When it comes to buying things we all love variety. Variety in the ways we can make purchases, variety in the ways we can make payments and variety in the devices we can use. We love this variety so much, that it is estimated omni-channel retail sales will hit $1.8 trillion this year.

While variety is good for consumers, it can be challenging to retailers and financial institutions when it comes to managing payment fraud. Specifically, how to prevent payment fraud in “real-time” before it happens and not just detect it after the fact.


DataTorrent is tackling the problem of payment fraud prevention with pre-built applications designed to ingest, transform, analyze, act and visualize data as soon as it is generated. The Omni-channel Payment Fraud Prevention Application addresses the challenge of preventing fraud in real time. Here’s how.

The application is built as DAG on DataTorrent RTS platform. The following image presents an architectural overview of the application.


Incoming data tuples/event goes through various processing phases as shown below,

  1. Ingestion
    Data from all your input sources is pushed onto a message bus such as Apache kafka. The application leverages platform capabilities to ingest data from Kafka message bus to rest of its pipeline.
  2. Filter
    All data tuples you receive may not be of interest or may not be in the expected formats. Therefore, to reduce processing overhead you might want to filter out few records as soon as you receive them. This phase can be used to filter out such tuples. The filter condition can be configured from outside.
  3. Transform
    Since you get data from diverse sources, Data you receive is never in the format your analytics expect. This is especially true as you get diverse sources. This is the first step of taking in unstructured data and giving it some structure for analysis later in the pipeline. The transform phase is used to standardize and give some structure to the data you receive from multiple sources. E.g. A county can be named in various ways as USA, United States, US, where your processing units expect US or a number to enable later analysis to work with integers. Such and many other transformations like field mapping, feature calculations etc could be applied in this phase. The transform expressions are configurable.
  4. Enrich
    Incoming data tuples usually do not carry all required information e.g. a transaction record will have card id, customer id, product ids etc but not the detail record like home address, income, user behavior etc. The missing values can be updated from your database so that the record has all the data needed for analytics . Those details are required to do in depth pattern analysis and other operations. The application supports multiple data sources as json file, jdbc stores etc to lookup for enriching.
  5. Rules Execution
    All above stages of processing prepares data to analyze any behavior / pattern which indicate certain event which can be acted on. Omni Channel Fraud Prevention application uses Apache licensed Drools library to do static rules evaluation. You should write rules as per your business and the execution part will be handled by the Rule Execution Operator of application. Traditionally it’s observed most of the rule execution engines doesn’t support parallel processing. Using DataTorrent RTS’s scale out feature we are providing partitioning capabilities on drools operator which will help in doing parallel processing of rules execution hence providing better performance benefits.
  6. Dimension computation
    Once data is analyzed application does dimension computation on result and stores it in queryable format. Application has many real time dashboards which can be monitored on DataTorrent RTS UI. The UI dashboards queries data from dimension compute store as well as auto metrics published by different dag operators of application. The UI provides unified view of multiple app level widgets which helps to take actions in real time. E.g. dedicated dashboards have been shipped with application for Executives, IT operations and analytics. As per role user gets relevant metrics which can be acted upon in real time. This unified view of data is otherwise hard to obtain in distributed systems.
  7. Outputs
    The processed transactions are written to HDFS to run any historical analysis in future. Also transactions are published on message bus like kafka to take real time actions like activating some workflow to take corrective actions, blocking transactions and so on. We can also integrate with alerting systems to send real time alerts to relevant users, by default we have capability to send email alerts.

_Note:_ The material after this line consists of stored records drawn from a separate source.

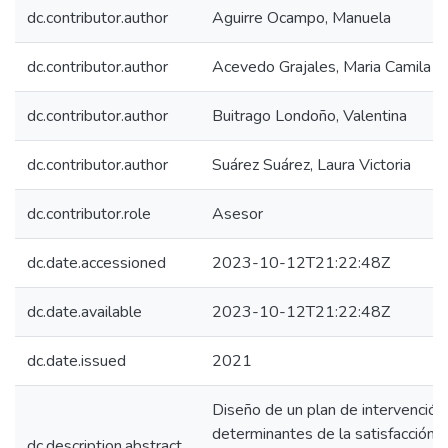
dc.contributor.author
Aguirre Ocampo, Manuela
dc.contributor.author
Acevedo Grajales, Maria Camila
dc.contributor.author
Buitrago Londoño, Valentina
dc.contributor.author
Suárez Suárez, Laura Victoria
dc.contributor.role
Asesor
dc.date.accessioned
2023-10-12T21:22:48Z
dc.date.available
2023-10-12T21:22:48Z
dc.date.issued
2021
Diseño de un plan de intervención 
determinantes de la satisfacción l
dc.description.abstract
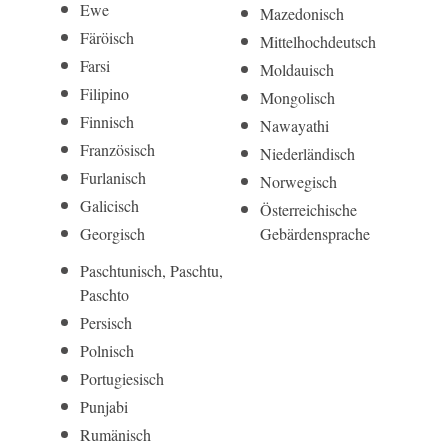
Ewe
Mazedonisch
Färöisch
Mittelhoch­deutsch
Farsi
Moldauisch
Filipino
Mongolisch
Finnisch
Nawayathi
Französisch
Niederländisch
Furlanisch
Norwegisch
Galicisch
Öster­reichi­sche
Georgisch
Gebärden­sprache
Paschtunisch, Paschtu,
Paschto
Persisch
Polnisch
Portugiesisch
Punjabi
Rumänisch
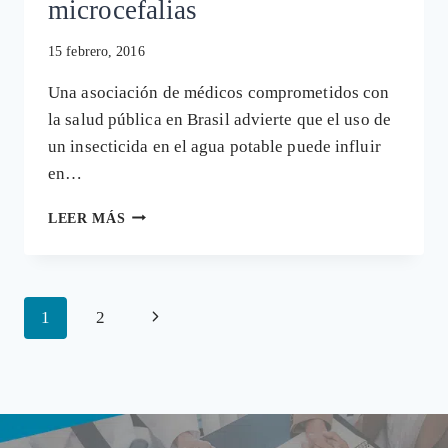
microcefalias
15 febrero, 2016
Una asociación de médicos comprometidos con
la salud pública en Brasil advierte que el uso de
un insecticida en el agua potable puede influir
en…
MÉDICOS
LEER MÁS
APUNTAN
AL
USO
DE
Navegación
Siguiente
1
2
INSECTICIDAS
CONTRA
de
página
EL
página
ZIKA
COMO
POSIBLE
CAUSA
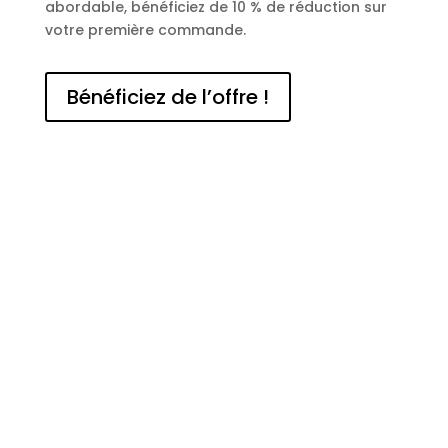
abordable, bénéficiez de 10 % de réduction sur
votre première commande.
Bénéficiez de l’offre !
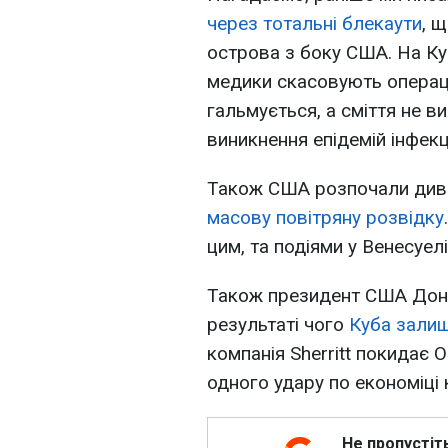
через тотальні блекаути
, 
острова з боку США. На Куб
медики скасовують операці
гальмується, а сміття не в
виникнення епідемій інфек
Також США розпочали дивн
масову повітряну розвідку
цим, та подіями у Венесуелі 
Також президент США Дона
результаті чого
Куба залиш
компанія Sherritt покидає 
одного удару по економіці 
Не пропустіт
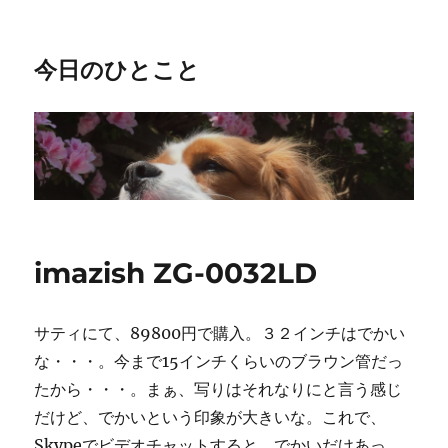
今日のひとこと
imazish ZG-0032LD
サティにて、89800円で購入。３２インチはでかい
な・・・。今まで15インチくらいのブラウン管だっ
たから・・・。まぁ、写りはそれなりにと言う感じ
だけど、でかいという印象が大きいな。これで、
Skypeでビデオチャットすると、でかいだけあっ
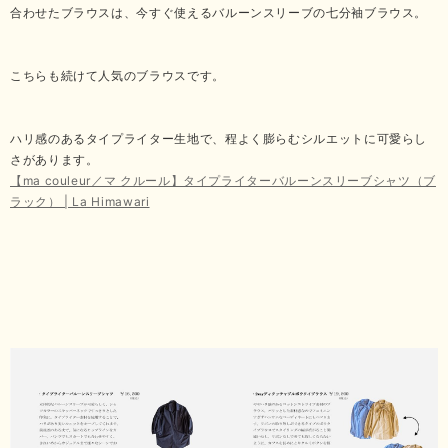
合わせたブラウスは、今すぐ使えるバルーンスリーブの七分袖ブラウス。
こちらも続けて人気のブラウスです。
ハリ感のあるタイプライター生地で、程よく膨らむシルエットに可愛らし
さがあります。
【ma couleur／マ クルール】タイプライターバルーンスリーブシャツ（ブ
ラック） | La Himawari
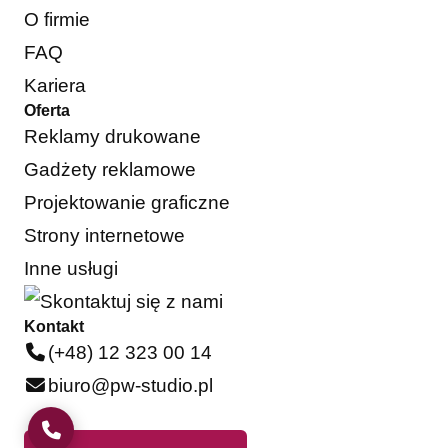
O firmie
FAQ
Kariera
Oferta
Reklamy drukowane
Gadżety reklamowe
Projektowanie graficzne
Strony internetowe
Inne usługi
Kontakt
(+48) 12 323 00 14
biuro@pw-studio.pl
ZADZWOŃ DO NAS!
(+48) 12 323 00 14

The beauty of this application is, its designed with focus of having lowest total cost of ownership (TCO) and faster time to value (TTV). Which means along with providing rich feature set, we focus on productizing big data products. We have heard from our customers in past putting big data products in production is the most difficult task they have to do. Knowing this our goal is to ease life of developers and operations. For more details please check blog. Also this application is meant to run on your commodity hardware that means no need to spend extra $$ to buy new hardware. Platform architecture also makes it easy to scale in fault tolerant way as your data load increases with time, no need to do any modifications to your application code.